Wednesday, April 22, 2015

Tesla troubles

Let me start by saying I love the Idea of Tesla and the electric car.


Well, I've done a lot of research into his newest adventure, and that's personal batteries for load shifting.

Load shifting is a trillion dollar business, and I don't come to those numbers lightly. It makes healthcare seem cheap. People happily give thousands to the power company to keep homes warm in the winter and cool in the summer, not to mention the gobs and gobs of power industry and Amazon server farms hum away for all this digital noise.

Few people understand electricity anyway, it might as well be magic to most.

In a nutshell his plan is to sell people batteries that charge when the grid has too much cheap power and discharge when the power is expensive, putting the difference in the users pocket as savings.

We already do this with hot water heaters that heat the water at night and just keep it warm until you need it during the day.

But Musk plans to do this with electricity, and here he will face several problems.

1. Most batteries have only so many charge/discharge cycles. Like the battery in your car or phone, they generally die after so many charging cycles. A led acid car battery dies after 5 years, or 2,000 charges, about the same as a lithium battery.

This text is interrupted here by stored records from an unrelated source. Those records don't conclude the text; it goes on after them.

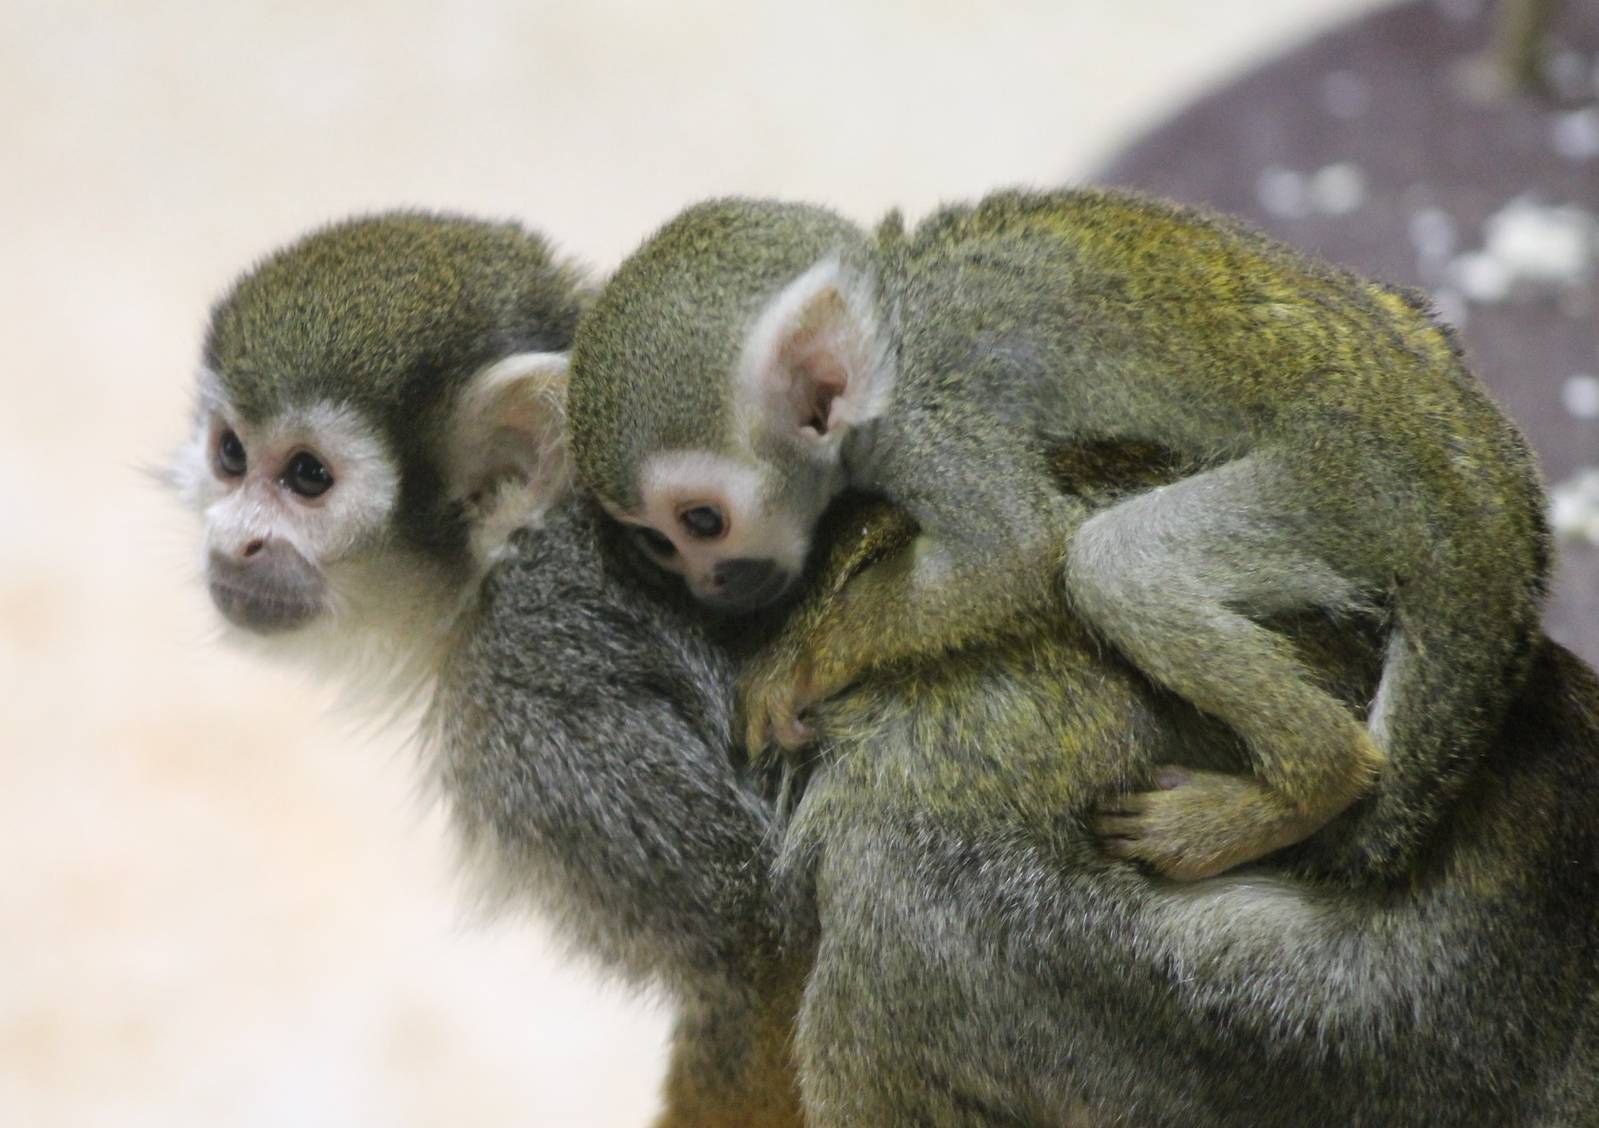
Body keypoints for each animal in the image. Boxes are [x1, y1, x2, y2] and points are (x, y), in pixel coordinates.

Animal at [565, 187, 1551, 883]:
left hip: (1348, 489)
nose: (707, 585)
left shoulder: (926, 425)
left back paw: (1306, 781)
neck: (893, 314)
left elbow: (1014, 555)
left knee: (1115, 563)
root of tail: (1476, 480)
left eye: (702, 522)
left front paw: (802, 658)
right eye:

So, let's take an average car battery as an example. Its about 1,000 watts and takes half a day to charge and half a day to discharge (without hurting itself). That's about 12-18 cents worth of electricity per day. That's at most $65 a year that you can save if you charged it for free. Now, a car battery costs $100 and you need a new one every 3-5 years. So, that's $20 a year at best. 65-20 =$45 a year you could save IF YOU WERE CHARGING THE BATTERY FOR FREE. You are not. Let's say its being charged for half the price, then to charge it costs $33 a year, minus your battery, and your down to a modest $13 a year savings for a lot of trouble and danger dealing with batteries.

I have personally seen a car battery explode, it went off like a bomb, bent the hood and everything, and Musk is calling for something 10 or 20 times the size of a car battery.

2. It isn't as efficient as everyone thinks.
In general, it takes 100 watts of charging to store 80 watts of power. And to turn 100 watts of DC battery into TV watching AC you're generally losing just as much. You lose 10-20 percent charging a battery and another 10-20 percent going from battery back to AC.

These are just laws of physics. You can never get more out than you put in.

But, if someone could store massive amounts of power for next to nothing, there is a fortune to be made doing it.

For me, it's the million ton flywheel, which was city scale power for the price of water and a tunnel.

But maybe Musk knows something nobody else does. I suspect he has found a way to make batteries work where nobody else could.

I suspect he has found... a federal tax subsidy :)

Saturday, April 18, 2015

Gaming the Kindle

A lot of authors are finding out that people are gaming Kindle's system in a misguided effort to gain a quick advantage over their 'competition', in this case other authors.

Amazon is suing a company that, for $$$, will flood your reviews with 5stars and use bots and such to keep your 5star reviews coming up first in all the 'voted most helpful' lists. This gaming of the system started for electronics but has now moved into book. And with books they're doing it on the cheap. An author will ask all their Facebook/Twitter followers to vote a bad review 'helpful' on another author's book to move it down and themselves up in the rankings. And, of course, vote up their own 5 stars. Some authors even refer to their Facebook followers as 'their army'.

Against a King or a Potter, these tactics are useless, but against an Indie they are devastating.

Yelp was recently sued over reviews posted by 'customers' that lived 1,000s of miles away from the store they negatively reviewed.

Sadly, the only way to fight this kind of childishness is to do the same thing yourself, something I refuse to do.

It does, however, dump a bucket of cold water over whatever passion I had left for writing. What amazon and kindle are quickly becoming is not the kind of business I want to be in.

Sadly, Amazon has the tools to eradicate this, but refuses to use them. Instead, they offer a 'service' that authors can pay Amazon for, that will help neutralize it, much like Yelp offers to help businesses that have been victimized by Yelp reviews, for a small fee of $1,000 a year.